Germany expressed concern and blamed Moscow for the failure. France, the only nuclear power in the European Union, urged the major nuclear states — the United States, Russia, and China — to work toward a global arms control system.
The French Foreign Ministry said the end of New START means the “disappearance of any limit on the world’s largest nuclear arsenals for the first time since the Cold War,” also holding Russia responsible.
The International Campaign to Abolish Nuclear Weapons (ICAN) urged Russia and the United States to publicly commit to respecting the treaty’s limits “while negotiating a new framework.”

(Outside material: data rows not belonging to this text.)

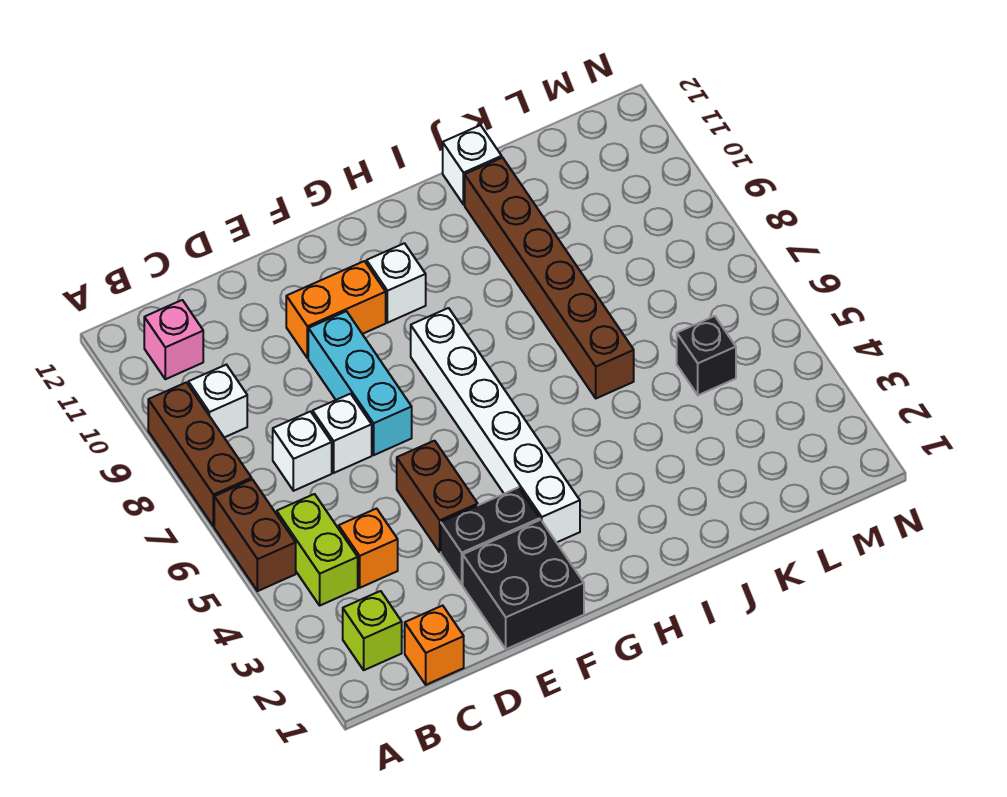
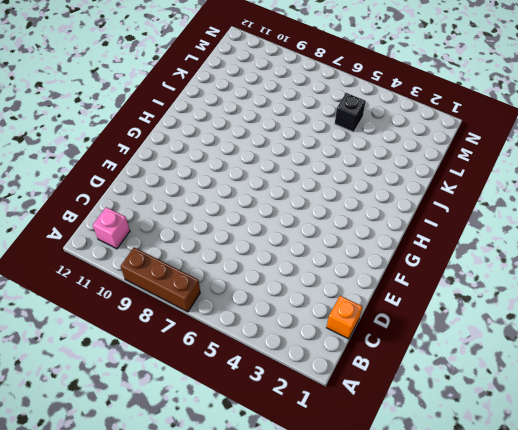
none -> brown 1x2 brick [214,479,296,591]
none -> lime 1x1 brick [343,591,402,670]
none -> lime 1x2 brick [277,494,358,605]

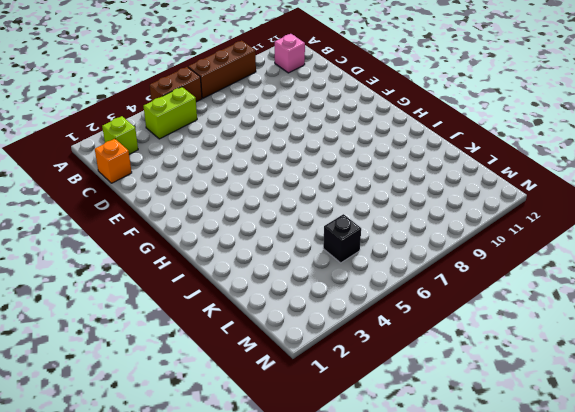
none -> white 1x1 brick [188,365,247,437]
none -> orange 1x1 brick [339,509,398,588]
none -> white 1x1 brick [273,412,332,491]

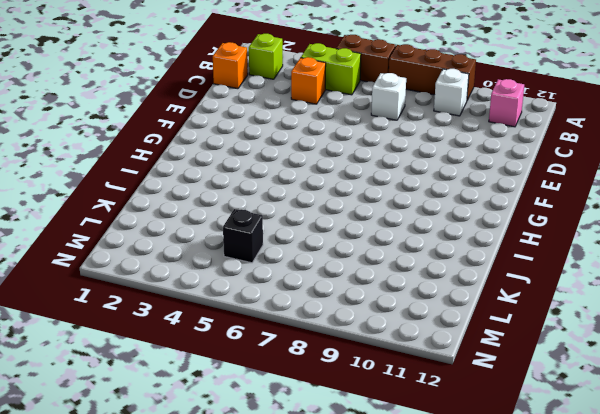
none -> white 1x1 brick [313,394,372,473]
none -> black 2x2 brick [463,520,584,649]
none -> black 1x2 brick [441,487,540,584]

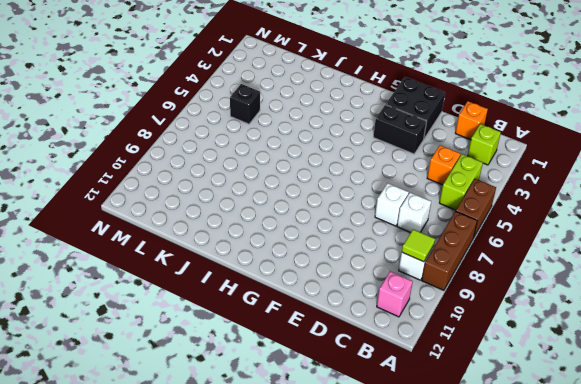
lime 1x1 tile [402,229,435,262] -> none
none -> brown 1x2 brick [397,441,478,552]
none -> cyan 1x3 brick [308,311,412,455]
none -> orange 1x2 brick [286,261,386,358]

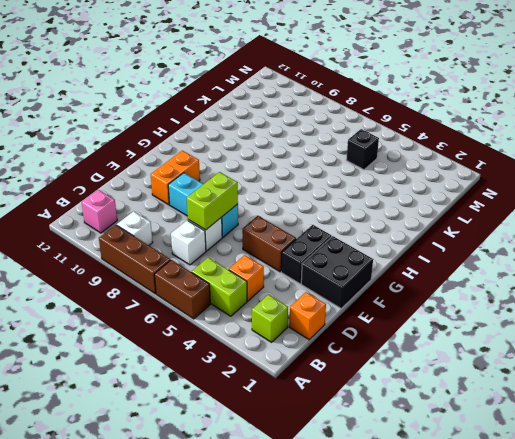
lime 1x2 brick [187,172,238,230] -> none
none -> white 1x6 brick [411,308,580,542]
none -> white 1x1 brick [367,243,426,323]
none -> brown 1x6 brick [465,158,634,398]

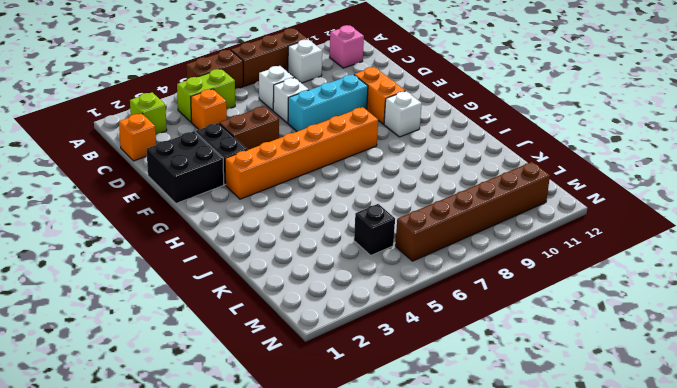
orange 1x6 brick [225,107,378,199] -> white 1x6 brick [411,308,580,542]
brown 1x6 brick [395,162,550,261] -> brown 1x6 brick moved to [465,158,634,398]
none -> white 1x1 brick [443,125,502,205]

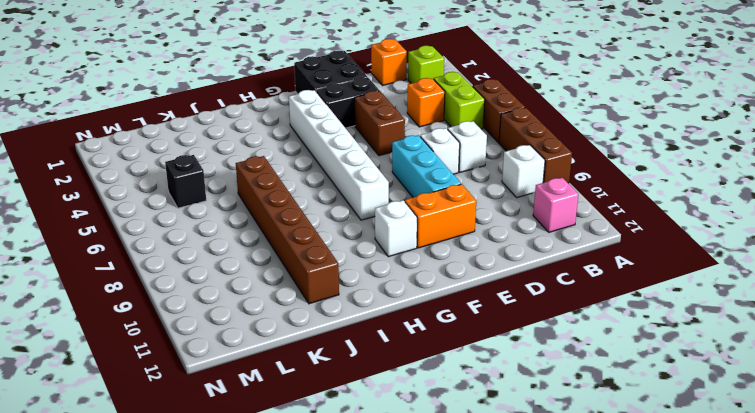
none -> white 1x1 brick [443,125,502,205]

Its executive director, Melissa Parke, said in a statement: “The risk is real that a new arms race between the United States and Russia will accelerate — more warheads, delivery systems, and nuclear maneuvers — and that other nuclear powers will feel compelled to follow.”
In Sept. 2025, Putin proposed extending the treaty’s terms by one year, a move his US counterpart described as “a good idea,” but the United States did not proceed.
The United States had previously withdrawn in 2019 from a major 1987 arms control treaty with Russia on intermediate-range nuclear missiles.
Russia and the United States together control more than 80 percent of the world’s nuclear warheads, while arms agreements between them have steadily eroded. New START, first signed in 2010, limited each side’s deployed strategic warheads to 1,550, nearly 30 percent fewer than the 2002 ceiling. The treaty also allowed on-site inspections, which were suspended during the Covid-19 pandemic and have not resumed.
With New START now expired, the two largest nuclear powers enter a world without binding limits, leaving global security suspended between unresolved diplomacy and an increasingly fragile strategic balance.